We decry those who, like Satan, act without a strategy. Their behavior is merely a gambit, a trick, a ploy—admirable in its riskiness, perhaps, but fundamentally without substance. Even if it turns out well, it’s not replicable and therefore provides no guide for future action. Going to work without a strategy is like showing up without your trousers. As a consequence, the very idea of strategy threatens to become meaningless even as it overwhelms us. So perhaps it’s time to examine its roots and resurrect and prescribe its meaning, or at least its pieces. Freedman’s engaging portraits of some of history’s nontraditional strategic thinkers help us do just that.
John Milton—someone who rarely (never?) shows up in strategy books—is a good place to start. His point in retelling the story of humanity’s fall from grace was to reinforce the idea of free will in the face of Calvinists, who thought of salvation, and indeed of all history, as predetermined by God. Strategy, then, rests on the belief that we all have the power to effect an end, to change the world.
It must also posit a vision for the future state of the world. In war this is easy, or at least appears so: to have triumphed over the enemy. But ideally, as 19th-century German strategist Carl von Clausewitz argued, the threat of engagement might be enough to bring an opponent to the bargaining table in a weaker position—war, after all, being the continuation of policy by other means.
Strategy requires a reasonably accurate framework for understanding how the world works so that actions can be planned accordingly.

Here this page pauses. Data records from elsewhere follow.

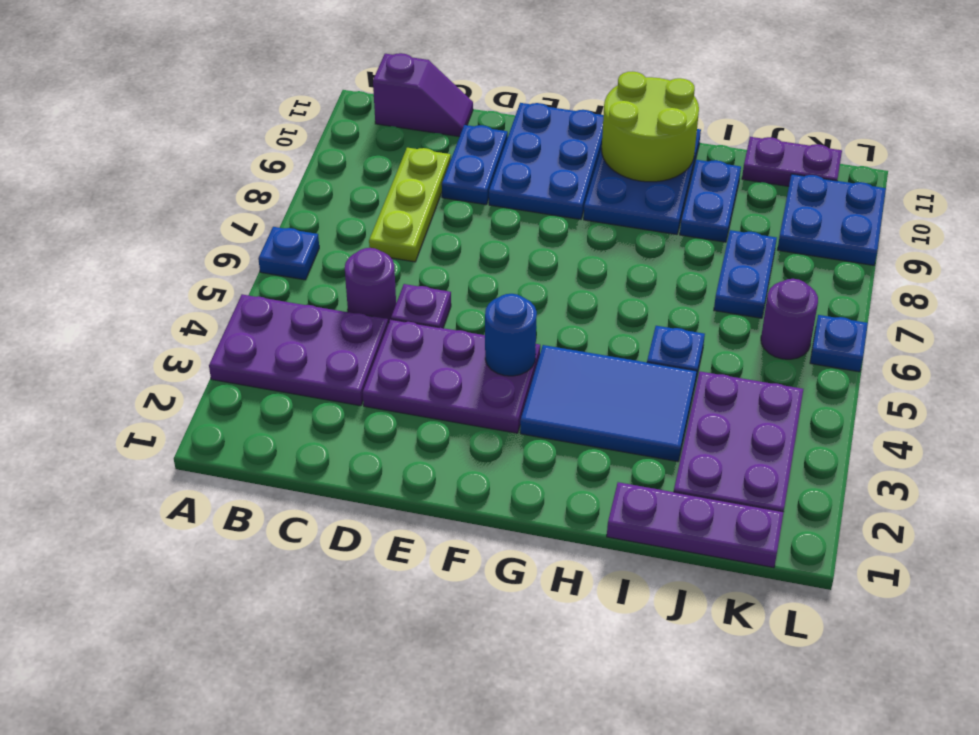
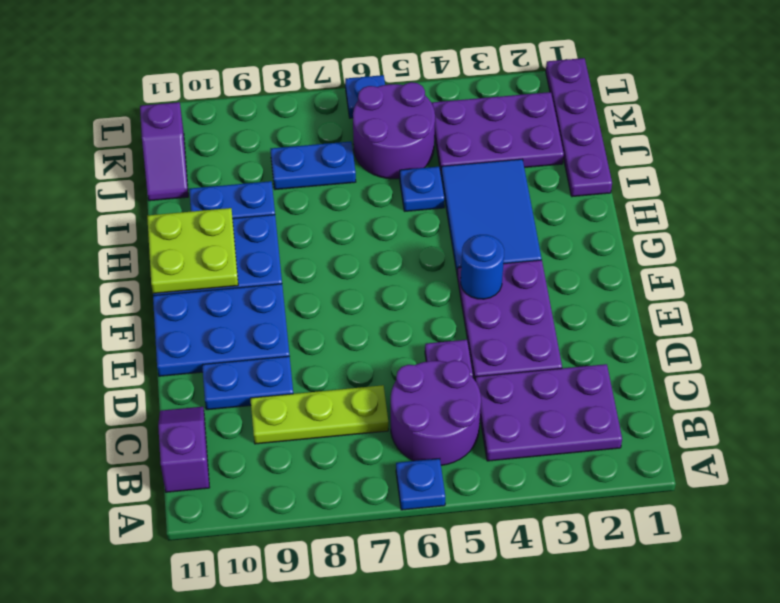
purple 2x3 plate [209,294,388,406] -> purple 2x3 plate turned to [475,364,622,461]
purple 1x1 round brick [345,248,396,323] -> purple 2x2 round brick [391,360,481,465]
lime 2x2 round brick [602,72,699,182] -> lime 2x2 plate [147,208,238,294]
purple 1x3 plate [607,482,784,568] -> purple 1x4 plate [546,58,612,197]
purple 1x2 plate [742,137,842,186] -> purple 1x2 slope [140,102,188,201]
purple 1x1 round brick [761,279,818,359] -> purple 2x2 round brick [353,82,435,179]
blue 2x2 plate [778,174,886,265] -> none

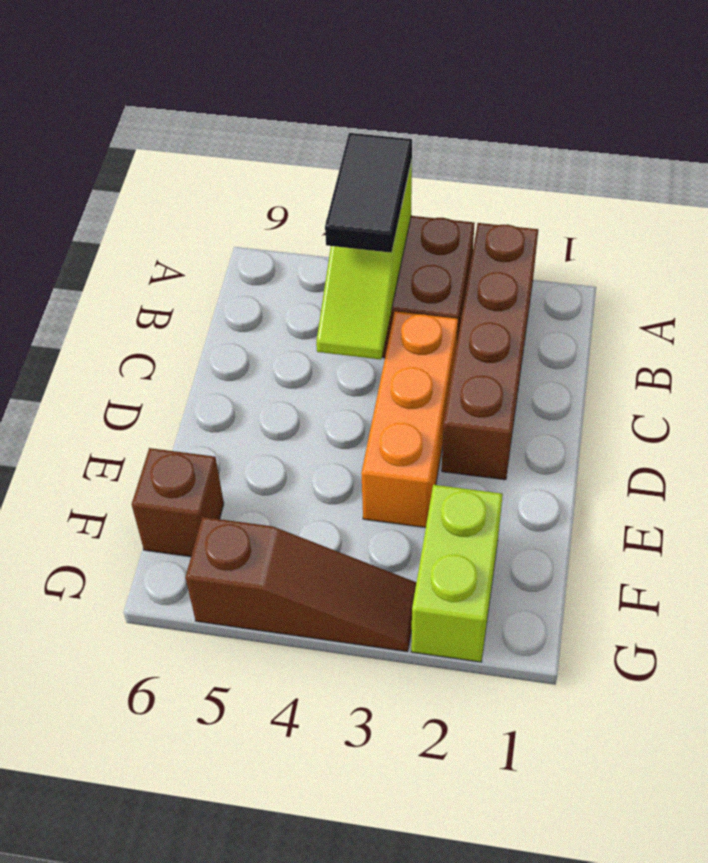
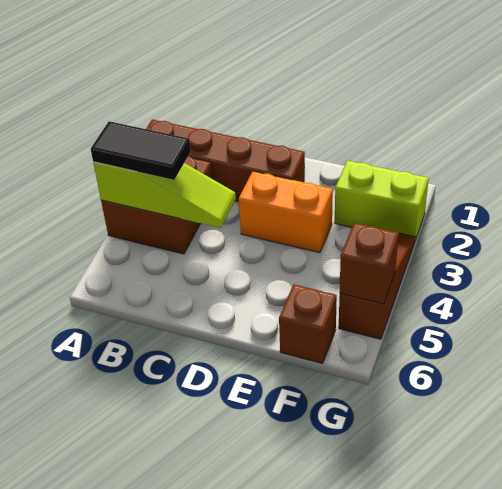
orange 1x3 brick [361,312,458,528] -> orange 1x2 brick [239,171,333,253]
none -> brown 1x1 brick [340,223,399,304]

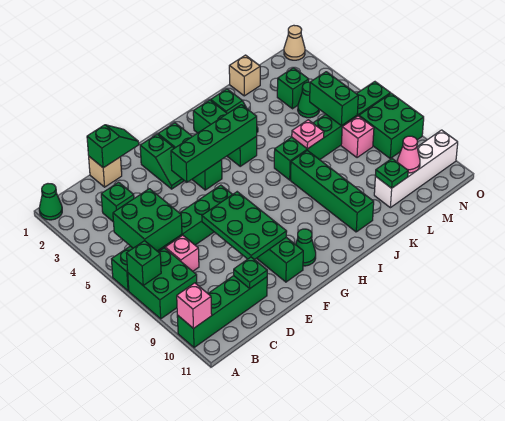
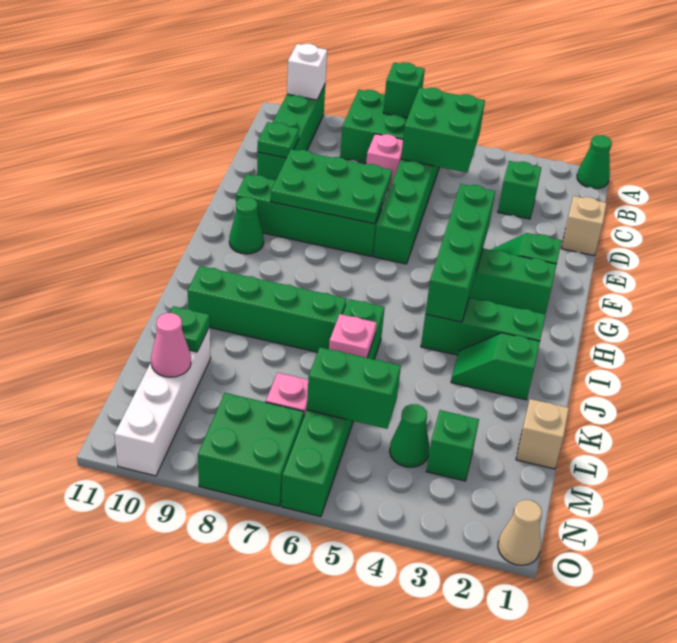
pink 1x1 brick [177,283,212,329] -> white 1x1 brick [287,44,327,100]
green 1x2 slope [87,125,139,168] -> none

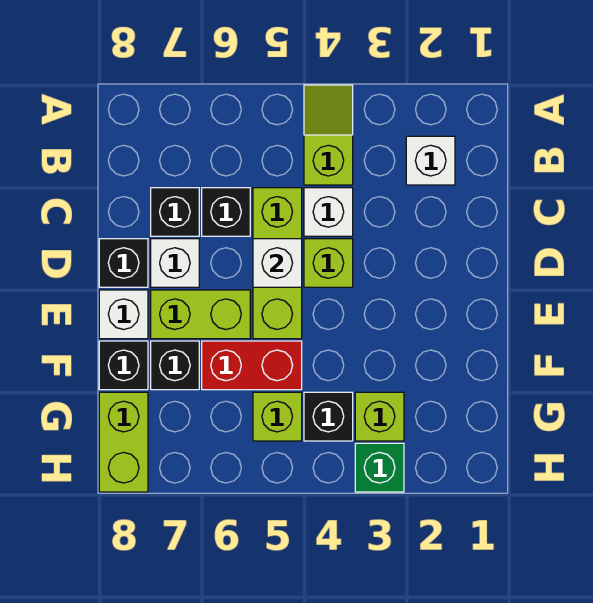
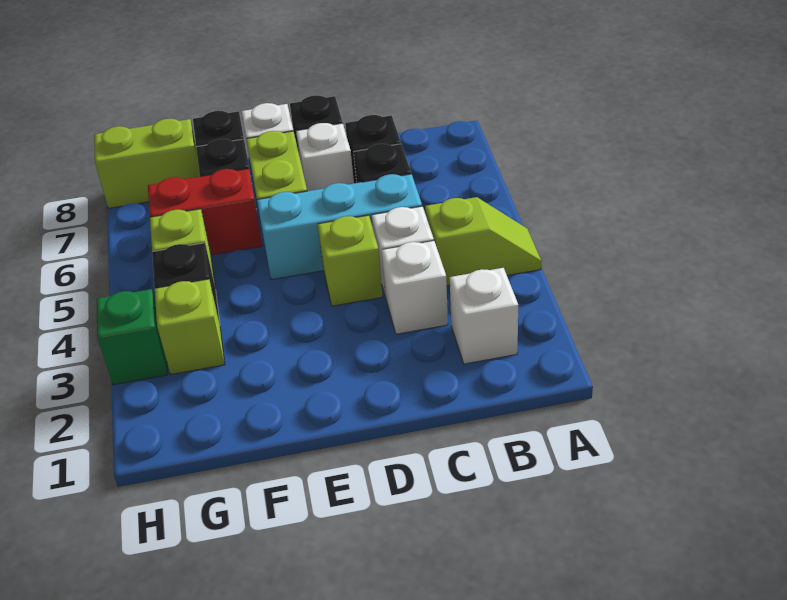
lime 1x3 brick [253,188,302,339] -> cyan 1x3 brick [257,174,422,280]
white 1x1 brick [253,239,302,287] -> white 1x1 brick moved to [382,241,448,334]
red 1x2 brick [202,341,302,390] -> red 1x2 brick turned to [148,169,263,255]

Karl Marx’s dialectic, for example, serves this purpose well. If the goal is the freedom of the proletariat, one has to envision how capital and labor interact, and from there take steps to overturn the current order. Without a framework, the strategist acts in the dark, unable to anticipate consequences.
Strategy must also account for the constraints that our beliefs can put on our actions. As Freedman points out, the Greeks celebrated Odysseus’s strategic trickery; it was his signal virtue. But the Romans decried it. For them, achieving victory by any means necessary fell outside the realm of acceptable behavior. That constraint limited their ability to think through strategic actions—no trickery for them.
Gandhi, by contrast, was able to see past traditional constraints and take effective action through unconventional means—in his case, nonviolence in the face of British power—to win the day. His knowledge of the dynamics of world politics gave him the conviction to see his gambit (can we call it that?) through to the end.
Although it allows us to construct this useful primer on strategy fundamentals and is chock-full of intriguing stories, Freedman’s book says very little about the execution of strategy, about how to follow the paths of these master strategists. He says his purpose is to “provide an account of the development of the most prominent themes in strategic theory.” And he does cover the rise of traditional business strategy. But is a history of the thinking of strategy, not the doing of it, helpful?
Performance, after all, is what counts. Fame, glory, and the chance to be featured in a book like Freedman’s come only to those strategists who step out of the world of theory into the world of action. Execution is the final element of strategy, the meat and fiber in an otherwise bloodless enterprise. Freedman fails to address it, practically speaking.
The real reason strategy is a tyrant is not that it’s a craft that requires all the elements I’ve listed above but that it’s iterative and continuous. Getting it wrong leads to a definitive end. Napoleon, despite his brilliance, ended up first on the island of Elba and eventually in the grave. Such a fate awaits even the most successful strategists.
Tim Sullivan is the editorial director at Harvard Business Review Press.